Auch Verteidigungsminister Boris Pistorius hört Olaf Scholz zu.

Foto: EPA / Clemens Bilan

Olaf Scholz kommt an diesem Mittwoch knapp vor Sitzungsbeginn in den Bundestag. Bundestagspräsidentin Bärbel Bas (SPD) eröffnet schon die Sitzung, da erst nimmt der deutsche Kanzler auf der Regierungsbank Platz. Er hat noch mit dem ukrainischen Präsidenten Wolodymyr Selenskyj telefoniert, um ihm die Nachricht persönlich mitzuteilen. Deutschland wird der Ukraine Leopard-Kampfpanzer liefern und dies auch den Verbündeten gestatten, die Kiew mit diesem militärischen Gerät unterstützen wollen.
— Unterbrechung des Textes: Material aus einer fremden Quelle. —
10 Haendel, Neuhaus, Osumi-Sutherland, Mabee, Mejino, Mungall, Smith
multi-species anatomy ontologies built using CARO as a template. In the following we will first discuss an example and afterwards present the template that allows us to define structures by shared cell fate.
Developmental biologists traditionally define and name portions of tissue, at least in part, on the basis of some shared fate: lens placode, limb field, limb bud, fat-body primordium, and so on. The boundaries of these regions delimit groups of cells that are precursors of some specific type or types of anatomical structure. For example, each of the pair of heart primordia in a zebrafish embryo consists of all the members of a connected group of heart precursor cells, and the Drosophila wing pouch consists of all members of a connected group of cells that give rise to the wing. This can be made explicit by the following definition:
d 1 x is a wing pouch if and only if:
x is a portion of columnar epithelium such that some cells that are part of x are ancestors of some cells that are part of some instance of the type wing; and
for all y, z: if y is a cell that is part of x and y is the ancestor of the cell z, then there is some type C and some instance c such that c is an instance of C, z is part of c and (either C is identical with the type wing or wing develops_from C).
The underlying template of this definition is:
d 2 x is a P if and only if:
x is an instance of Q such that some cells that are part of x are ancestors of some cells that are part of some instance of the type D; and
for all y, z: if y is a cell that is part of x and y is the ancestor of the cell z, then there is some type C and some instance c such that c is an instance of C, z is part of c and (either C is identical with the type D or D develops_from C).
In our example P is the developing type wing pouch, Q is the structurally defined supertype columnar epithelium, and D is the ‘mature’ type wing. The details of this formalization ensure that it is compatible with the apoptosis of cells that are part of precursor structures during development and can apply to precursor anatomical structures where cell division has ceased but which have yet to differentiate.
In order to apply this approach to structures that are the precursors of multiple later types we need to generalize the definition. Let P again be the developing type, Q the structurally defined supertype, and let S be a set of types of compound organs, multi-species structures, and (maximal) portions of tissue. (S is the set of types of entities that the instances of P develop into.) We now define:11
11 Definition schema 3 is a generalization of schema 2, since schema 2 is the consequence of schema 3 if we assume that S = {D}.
Im Rahmen einer Fragestunde erklärt er dann dem Parlament und somit auch der Öffentlichkeit, wie es nun zu der Leopard-Entscheidung kam. Bas ersucht Scholz um seine "einleitenden Worte", und schon da wird klar: Scholz ist gelöst und locker.

Historische Tragweite

Zaudern und Zögern ist ihm in den vergangenen Wochen vorgeworfen worden. Davon will Scholz nichts wissen. "Deutschland wird immer vornean sein, wenn es darum geht, die Ukraine zu unterstützen", sagt er und betont, dass die Bundesrepublik in Europa – mit den Briten – am meisten für die Ukraine tue.
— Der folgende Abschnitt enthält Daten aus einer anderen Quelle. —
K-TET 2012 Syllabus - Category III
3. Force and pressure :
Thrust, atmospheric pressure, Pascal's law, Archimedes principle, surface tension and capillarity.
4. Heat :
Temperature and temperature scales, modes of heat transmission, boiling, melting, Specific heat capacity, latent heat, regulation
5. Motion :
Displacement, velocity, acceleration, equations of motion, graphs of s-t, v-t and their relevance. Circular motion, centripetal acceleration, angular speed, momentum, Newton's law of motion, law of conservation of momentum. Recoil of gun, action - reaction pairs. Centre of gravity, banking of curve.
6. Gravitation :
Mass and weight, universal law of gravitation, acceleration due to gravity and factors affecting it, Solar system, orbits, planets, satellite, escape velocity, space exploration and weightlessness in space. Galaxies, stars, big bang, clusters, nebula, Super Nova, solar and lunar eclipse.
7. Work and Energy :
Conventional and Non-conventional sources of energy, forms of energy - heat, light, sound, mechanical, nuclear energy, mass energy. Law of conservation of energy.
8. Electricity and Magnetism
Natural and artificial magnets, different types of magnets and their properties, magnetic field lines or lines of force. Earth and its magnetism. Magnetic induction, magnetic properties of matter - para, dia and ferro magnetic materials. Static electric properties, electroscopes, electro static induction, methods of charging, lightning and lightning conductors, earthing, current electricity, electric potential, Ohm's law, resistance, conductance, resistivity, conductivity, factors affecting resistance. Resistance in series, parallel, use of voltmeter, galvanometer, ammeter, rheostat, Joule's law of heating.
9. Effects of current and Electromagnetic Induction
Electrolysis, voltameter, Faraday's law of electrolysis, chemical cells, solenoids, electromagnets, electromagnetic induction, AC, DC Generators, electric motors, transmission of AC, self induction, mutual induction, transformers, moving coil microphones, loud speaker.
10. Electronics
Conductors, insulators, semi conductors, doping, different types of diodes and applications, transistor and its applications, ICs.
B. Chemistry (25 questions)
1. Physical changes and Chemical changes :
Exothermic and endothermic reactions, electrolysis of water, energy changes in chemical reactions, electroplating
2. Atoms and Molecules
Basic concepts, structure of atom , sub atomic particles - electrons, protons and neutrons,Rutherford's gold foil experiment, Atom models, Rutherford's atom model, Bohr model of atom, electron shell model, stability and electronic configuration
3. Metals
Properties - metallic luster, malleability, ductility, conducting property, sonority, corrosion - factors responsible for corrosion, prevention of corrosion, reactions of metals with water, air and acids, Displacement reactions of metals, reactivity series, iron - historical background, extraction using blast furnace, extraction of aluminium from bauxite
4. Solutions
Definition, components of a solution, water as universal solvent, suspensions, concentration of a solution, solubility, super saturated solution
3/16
"Dazu haben wir entschieden, dass wir auch schwere Waffen liefern. Das sind alles Maßnahmen, die dazu beitragen, dass die Ukraine sich verteidigen kann", fährt er fort und kommt zum eigentlichen Thema. Es ist ruhig im Plenum, die Abgeordneten wissen um die historische Tragweite dieses Beschlusses.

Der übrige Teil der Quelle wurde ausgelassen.